In both instances, however, what the picture offers is as much hagiography as biography. Steinmark might well have been an all-around fine fellow, but he’s portrayed here as a flawless paragon—obedient to his parents, devoted to his faith, absolutely committed to the high-school sweetheart Linda (Sarah Bolger) who accompanies him to UT, an unswerving friend to Colorado teammate Bobby Mitchell (Rett Terrell), who also comes to Austin (and whom he supports after the death of his brother, a soldier in Vietnam), and a player who remains the sparkplug of his team even as he’s suffering intense pain. Amazingly in such films, he’s also shown actually studying—in the locker room, no less. (That’s a point in its favor, since in most pictures set in schools, you’d think that books were unknown commodities.) Wittrock brings an engaging smile and lots of energy to the character—as well as a sense of strength when the worst imaginable diagnosis comes—but the lack of a single failing in the script’s Steinmark doesn’t allow the actor to bring much shading or nuance to his performance.

Royal, too, is portrayed as a completely admirable figure—tough but fair with his players, a coach of genius who comes up with a startling strategy to make his team a winner and sticks with it even during a rough patch, a fine family man and, of course, a man who cares deeply about his players. Perhaps he too was as wonderful a person as the film presents him, but as in Wittrock’s case that leaves Eckhart precious little to work with in fleshing out the character. The poor old-age makeup in the opening prologue (the entire story is told as a long flashback) doesn’t help, either.

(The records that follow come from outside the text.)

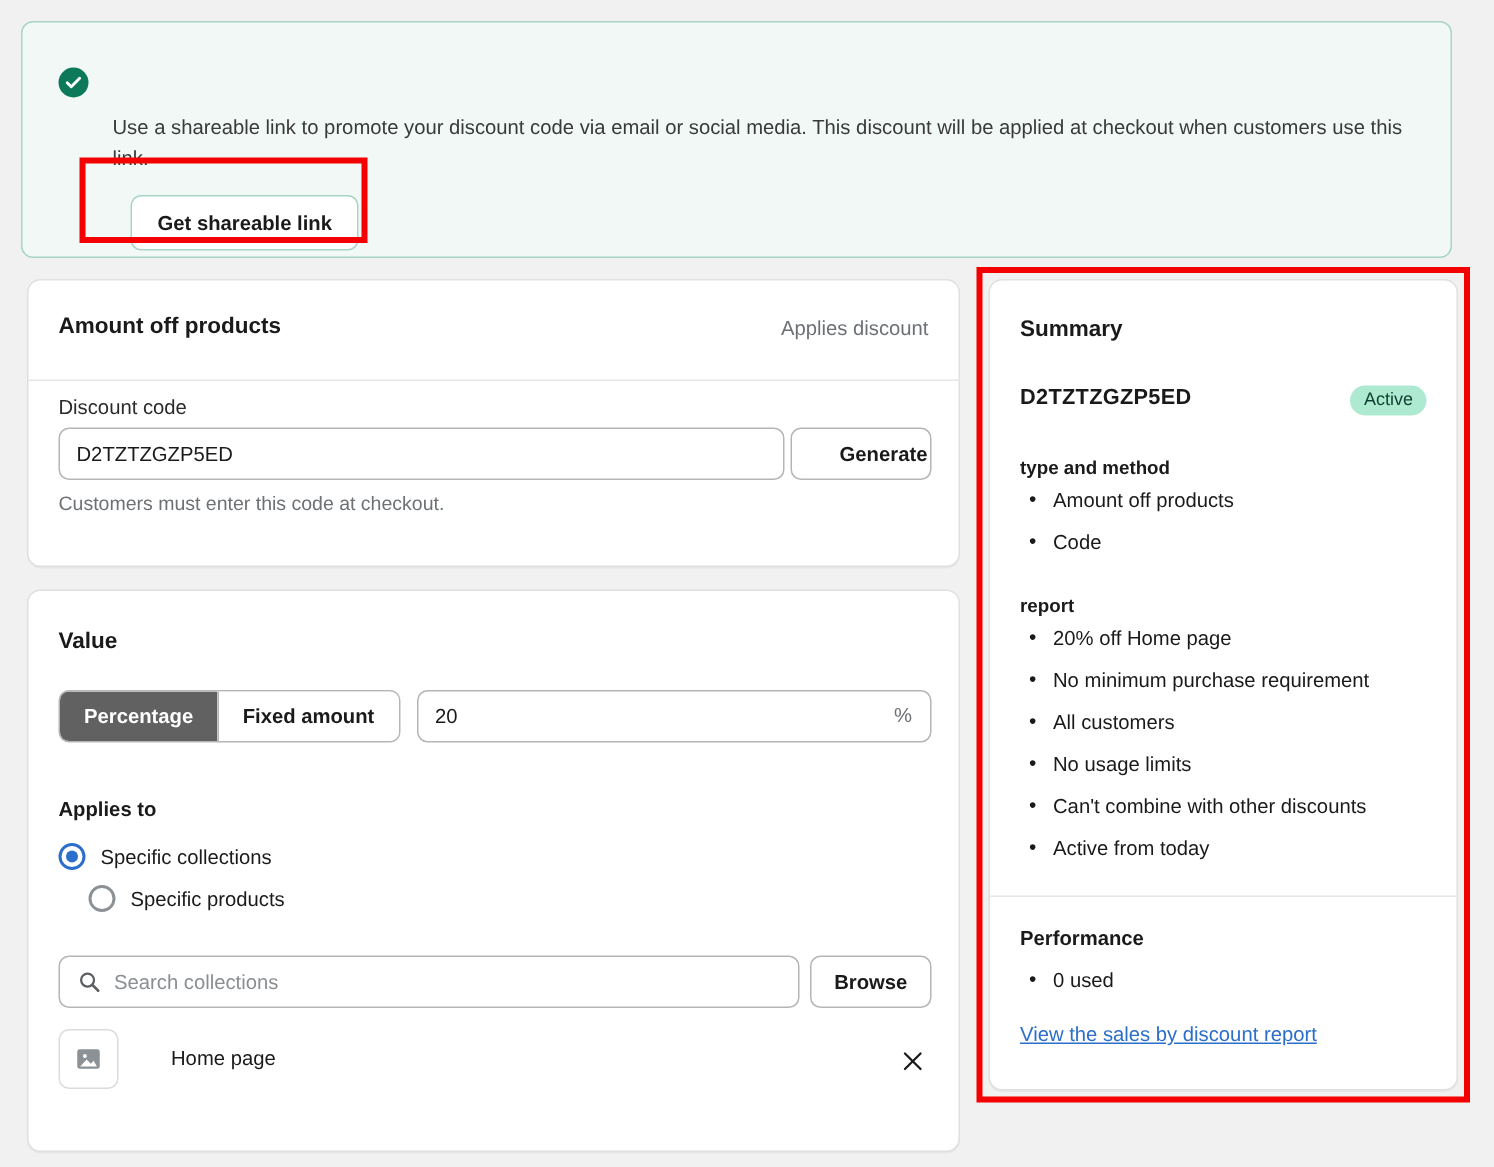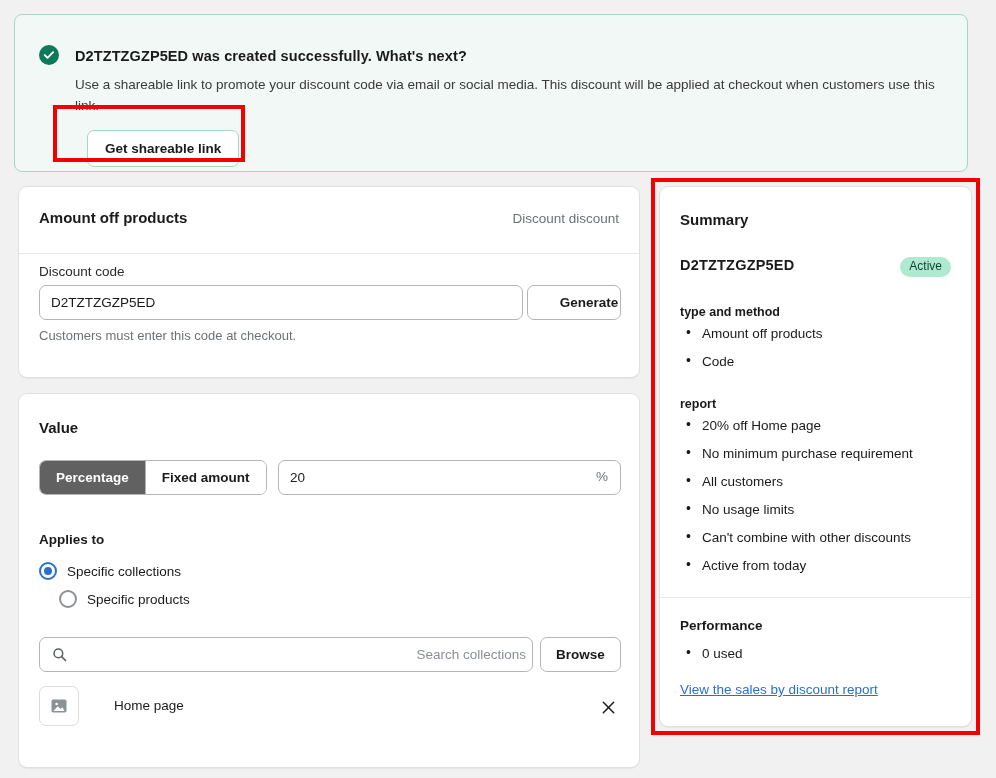"D2TZTZGZP5ED was created successfully." div.banner-title { html: <div>D2TZTZGZP5ED was created successfully. What's next?</div> -> none }
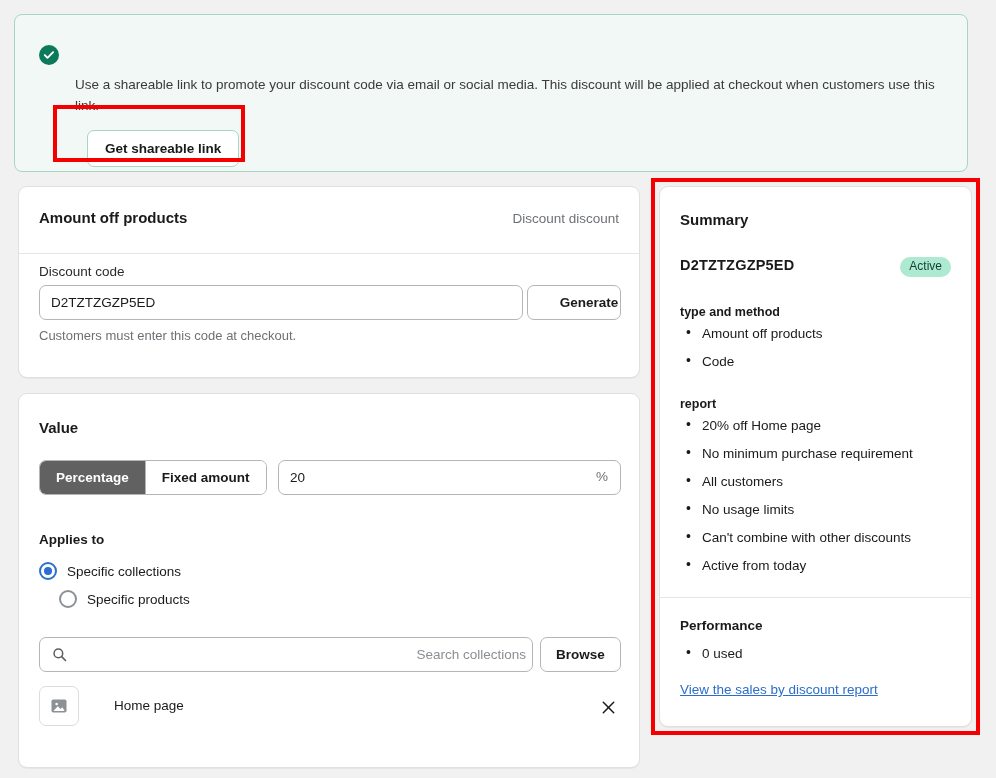"Discount discount" div.card-head-meta { text: Discount -> Applies }
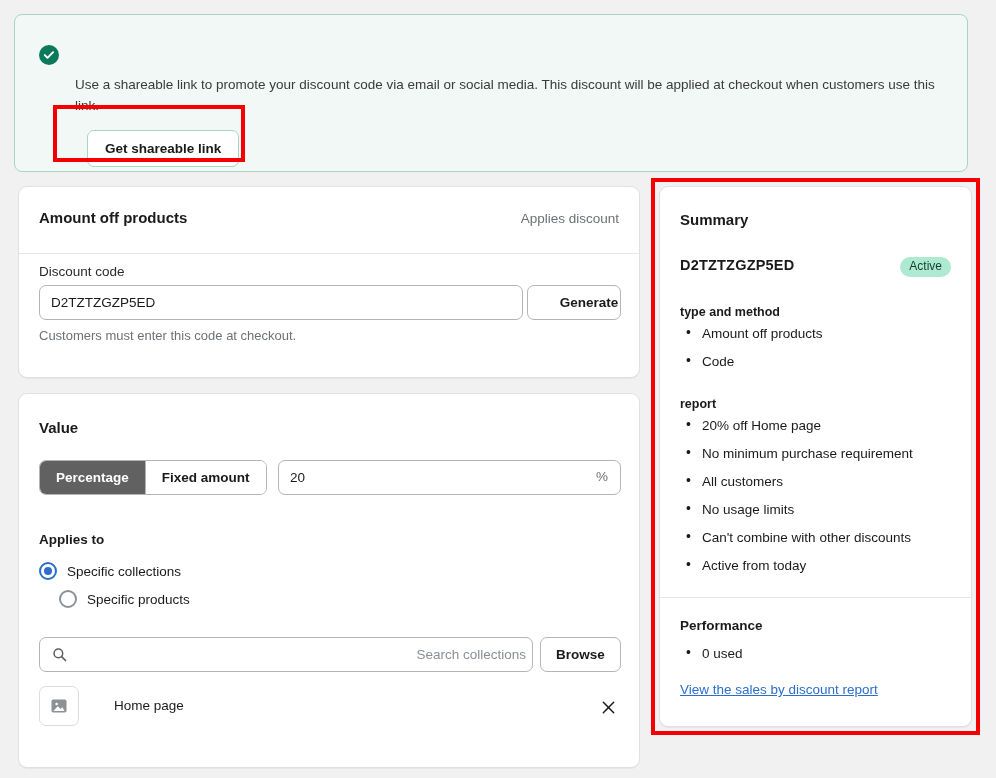"Search collections" .search-wrap input { text-align: right -> none }
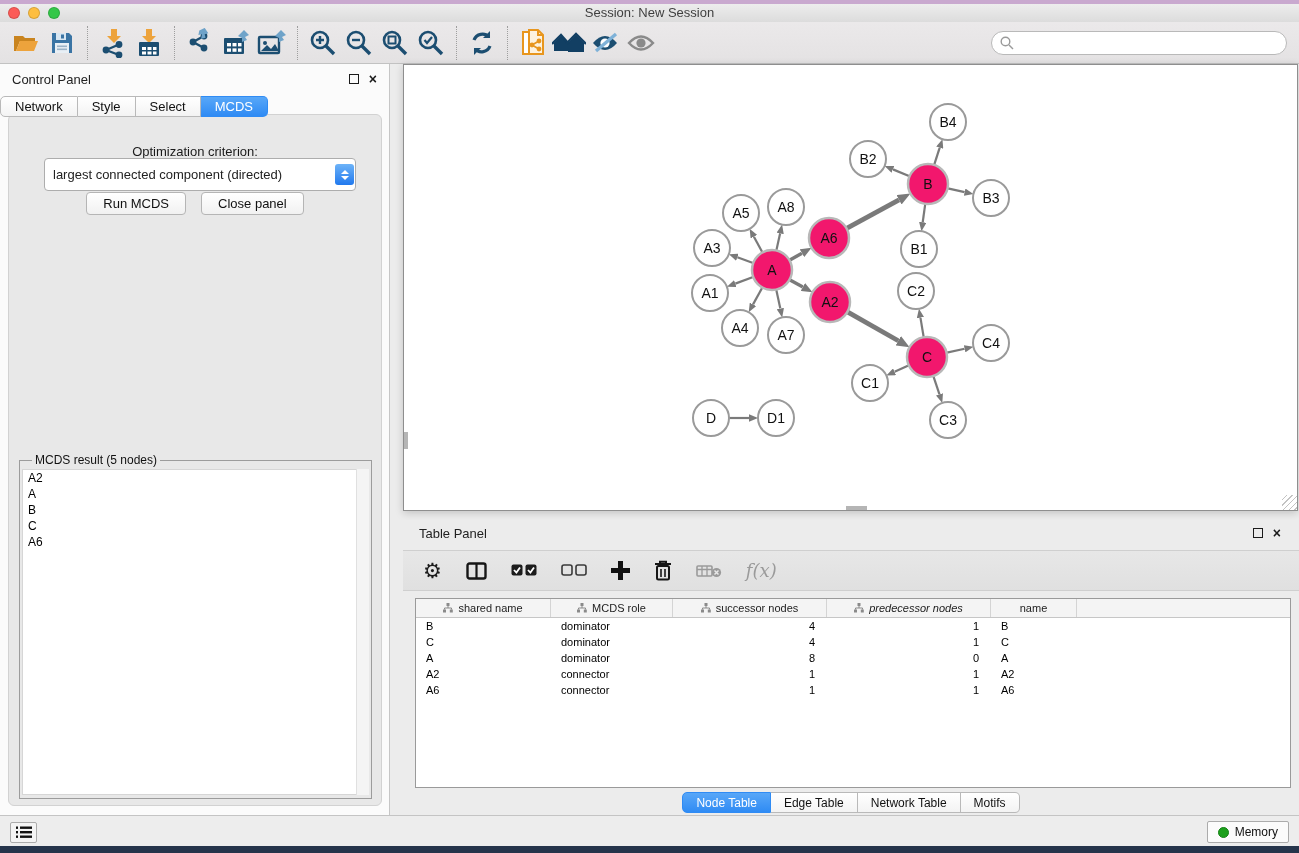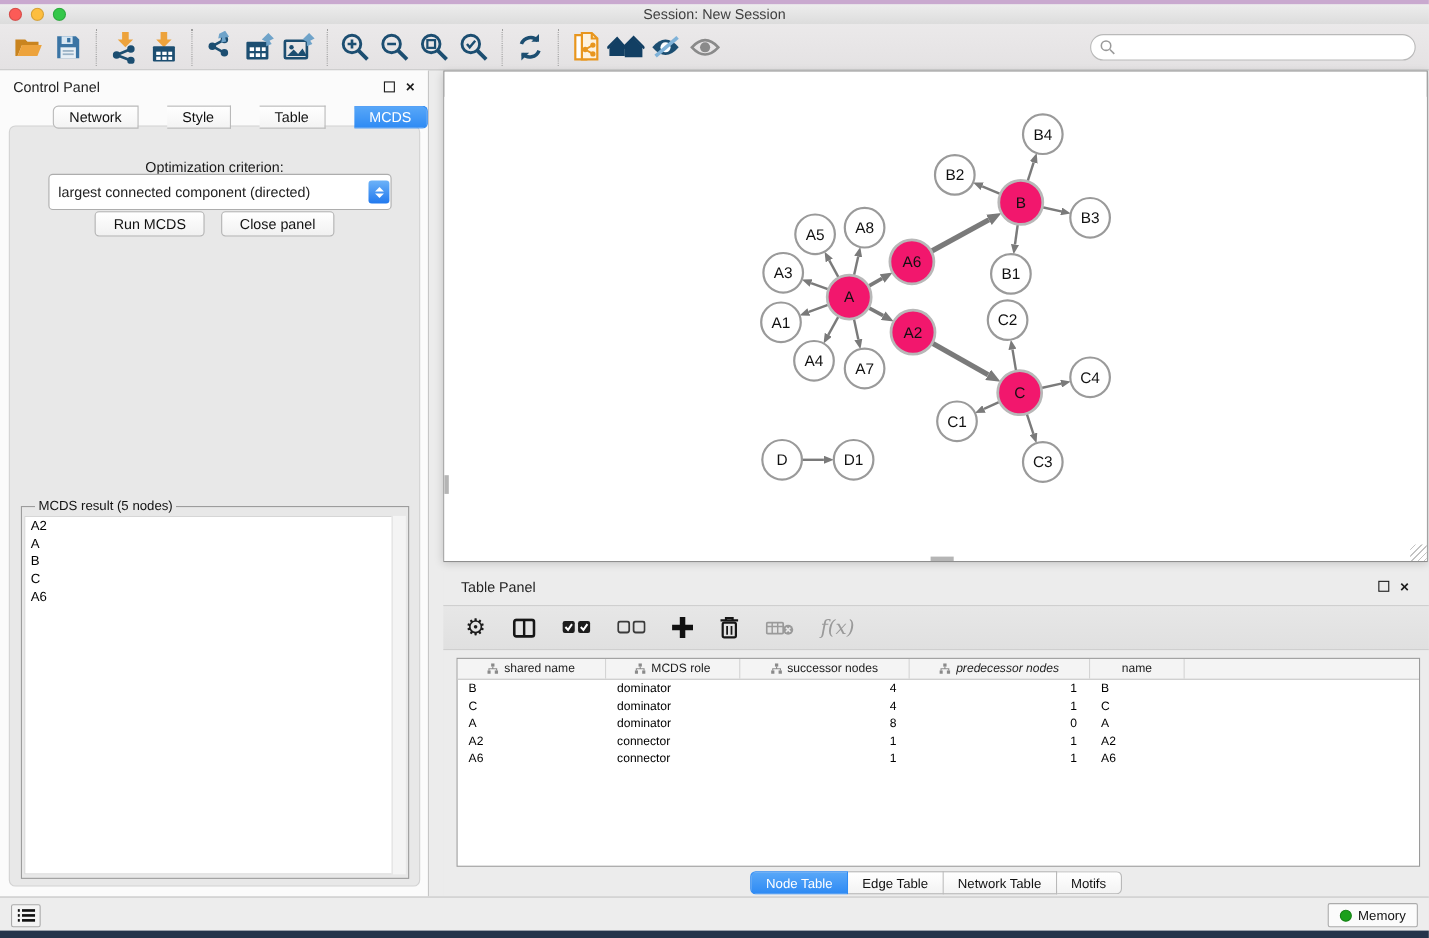"Network" .seg-tabs { justify-content: space-between -> flex-start; padding-left: 48px -> none }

The rest of the cast do what they can with the bland material Pizzo serves up. Bolger smiles a good deal, and Terrell, while stiff, cuts a handsome figure as Steinmark’s stalwart friend, while Michael Reilly Burke and Robin Tunney go through the expected motions as Steinmark’s demanding but supportive parents, looking appropriately stricken in the last reel. Juston Street, who plays his father James—the neophyte who takes over the Longhorn quarterback slot when he proves more adept at Royal’s innovative offense, thus becoming Steinmark’s partner in victory—is okay in what amounts to an example of stunt casting.

On a technical level, “My All-American” is a thoroughly professional job. Cinematographer Frank G. DeMarco uses the Austin locations, including the UT stadium, well, and gives the images throughout a luster that adds to the saintly mood. (Happily, halos aren’t employed.) The sixties period detail is sometimes exaggerated, but that’s a common failing. Football fans will be pleased to know that the action on the field appears to have been recreated quite effectively. But the score by John Paesano is blustery and heavy-handed.

In the end “My All-American” strives as hard to be inspirational as Freddie Steinmark did to win football games. Unlike its subject, however, it stumbles in the attempt, opting for the most hackneyed clichés of the genre. “Is that how you want people to remember you—mediocre?” Royal asks his players in one particularly difficult halftime session. They aren’t remembered that way, of course. But this movie will be.